In this poem the desire to see beyond the suffocating weight of accumulated detail is imaged in the conventional terms of a descent, an underwater or chthonic exploration of what may be either knowledge or despair. This movement is echoed by the layout of the words on the page:

   onto 
      /
       downfrom
             /
              grass
                  b
                    l
                      a
                        d
                          e
                            s
                              : the wrists the ankles know

It is at this point of juncture or gap—"the wrists the ankles"—that the knowledge the poem seeks can be found. Paradoxically, uncertainty, or the point of nonarrival, is the poem's discovery at these moments of support and transition, substance and hollowness. The only words and the only lives "to be believed" must come "shaped as a question," as it is only the question that prizes open the heart of the flower to uncover the risks and the promises of the shadows within and beyond.
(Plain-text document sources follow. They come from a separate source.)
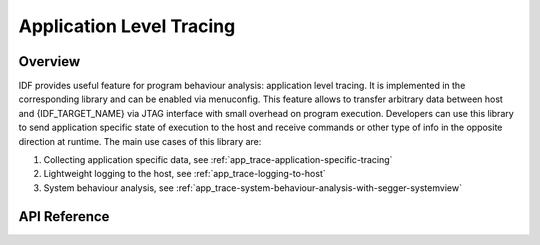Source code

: Application Level Tracing
=========================

Overview
--------

IDF provides useful feature for program behaviour analysis: application level tracing. It is implemented in the corresponding library and can be enabled via menuconfig. This feature allows to transfer arbitrary data between host and {IDF_TARGET_NAME} via JTAG interface with small overhead on program execution.
Developers can use this library to send application specific state of execution to the host and receive commands or other type of info in the opposite direction at runtime. The main use cases of this library are:

1. Collecting application specific data, see :ref:`app_trace-application-specific-tracing`
2. Lightweight logging to the host, see :ref:`app_trace-logging-to-host`
3. System behaviour analysis, see :ref:`app_trace-system-behaviour-analysis-with-segger-systemview`

API Reference
-------------

.. include-build-file:: inc/esp_app_trace.inc
.. include-build-file:: inc/esp_sysview_trace.inc

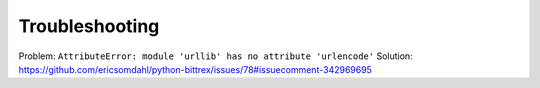 Troubleshooting
===============

Problem: ``AttributeError: module 'urllib' has no attribute 'urlencode'``
Solution: https://github.com/ericsomdahl/python-bittrex/issues/78#issuecomment-342969695

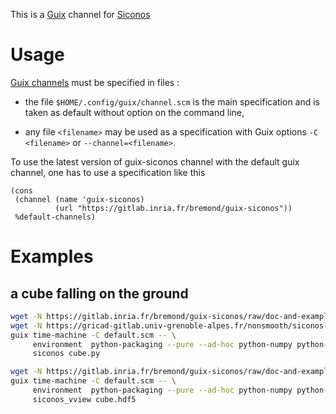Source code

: This is a [[https://guix.gnu.org/][Guix]] channel for [[https://nonsmooth.gricad-pages.univ-grenoble-alpes.fr/siconos/index][Siconos]]

* Usage

  [[https://guix.gnu.org/manual/en/html_node/Channels.html][Guix channels]] must be specified in files : 

  - the file =$HOME/.config/guix/channel.scm= is the main specification
    and is taken as default without option on the command line,

  - any file =<filename>= may be used as a specification with Guix
    options =-C <filename>= or =--channel=<filename>=.

  To use the latest version of guix-siconos channel with the default guix channel, one has to use
  a specification like this

#+begin_src scheme :
  (cons
   (channel (name 'guix-siconos)
            (url "https://gitlab.inria.fr/bremond/guix-siconos"))
   %default-channels)
#+end_src

#+RESULTS:

* Examples

** a cube falling on the ground

#+begin_src sh :dir /tmp :compile
  wget -N https://gitlab.inria.fr/bremond/guix-siconos/raw/doc-and-examples/channels/default.scm && \
  wget -N https://gricad-gitlab.univ-grenoble-alpes.fr/nonsmooth/siconos-tutorials/raw/master/examples/mechanics/GeometricPrimitives/cube.py && \
  guix time-machine -C default.scm -- \
       environment  python-packaging --pure --ad-hoc python-numpy python-scipy python-h5py siconos-seq -- \
       siconos cube.py
#+end_src

#+begin_src sh :dir /tmp :compile
  wget -N https://gitlab.inria.fr/bremond/guix-siconos/raw/doc-and-examples/channels/default.scm && \
  guix time-machine -C default.scm -- \
       environment  python-packaging --pure --ad-hoc python-numpy python-scipy python-h5py python-vtk@8.2.0 siconos-seq -- \
       siconos_vview cube.hdf5
#+end_src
Harry's use of the initials J.S. as a writing signature might be seen as a device to defuse or even deny her gender specificity. While some of her earlier poems, such as "How Old Pity Left the Poem" and "The Little Grenade," use neuter or even masculine pronouns, Harry's work seems to gain an increasing awareness of the complex subject position of the woman who writes within an essentially patriarchal social and linguistic system. For instance, the poem "The Baby, with the Bath-Water, Thrown Out," from Hold for a Little While, and Turn Gently, likens the struggle of the poet to find the language to allude to or to shape experiences to her biological capacity and choice to carry a child. Formulations that prove somehow ineffective, worn out, or clichéd are "dropped … by accident" by the poet in the same way as the lost fetus slides from her body and battles its doom-laden way "through the grid /at the bottom of the shower-alcove /… resistant /to being broken up." Not only does Harry liken the poet's struggle to conceive meaning and form in language to the woman's ability to produce independent life, but she also aligns herself with this intensely private experience in direct opposition to an unspecified "them" who would understand neither the experience of the woman nor that of the poet. Perhaps it is "they" who would trivialize such intensely felt loss with the use of clichés such as the title. Harry's poem, however, emerges out of and away from the cliché. Beginning with a colon, it suggests the unfinished or inadequate business that preceded it:

   : it will not seem
   a meaningful exercise, to them,
   to hunt new life

This hunt for new life takes on mythic proportions in the later poem "The Gulf of Bothnia" (in A Dandelion for Van Gogh), itself a distillation of some of the central issues within Harry's poetry. In this unique place "flounder and pike … /… seaweed and freshwater plants" live side by side, thus suggesting an environment or a philosophical framework that will nourish elements that are otherwise antithetical. The gulf, however, has a shifting significance within the poem; "cows [who] drink the sea" can exist there, yet it is also subject to its own tides and to the subtlest pulsations of change in the land or continental shelves that underpin it. It may also be suggestive of the historical or psychological origin of human life as it gives birth to "our imaginary relatives" who "grow tails to rise" in the dimmest regions of collective memory. The possible rigidity of such an equation of the sea with the matrix of life is, however, disrupted by the matter-of-fact tone that reminds us that "we are unable to breathe /in the gulf of bothnia." If there is an anesthetizing nostalgia for this apparent place of origins, or "birthbook of myth and language," where opposites can be maintained without tension, it is undercut by the realization that such a region is no longer accessible or indeed supportive of generative life and thought. Within Harry's personal and poetic terms therefore, the recalcitrant prospect of life within such a place, with its mythic stasis and resolutions, must remain an impossibly utopian, if inevitably powerful and informing, dream.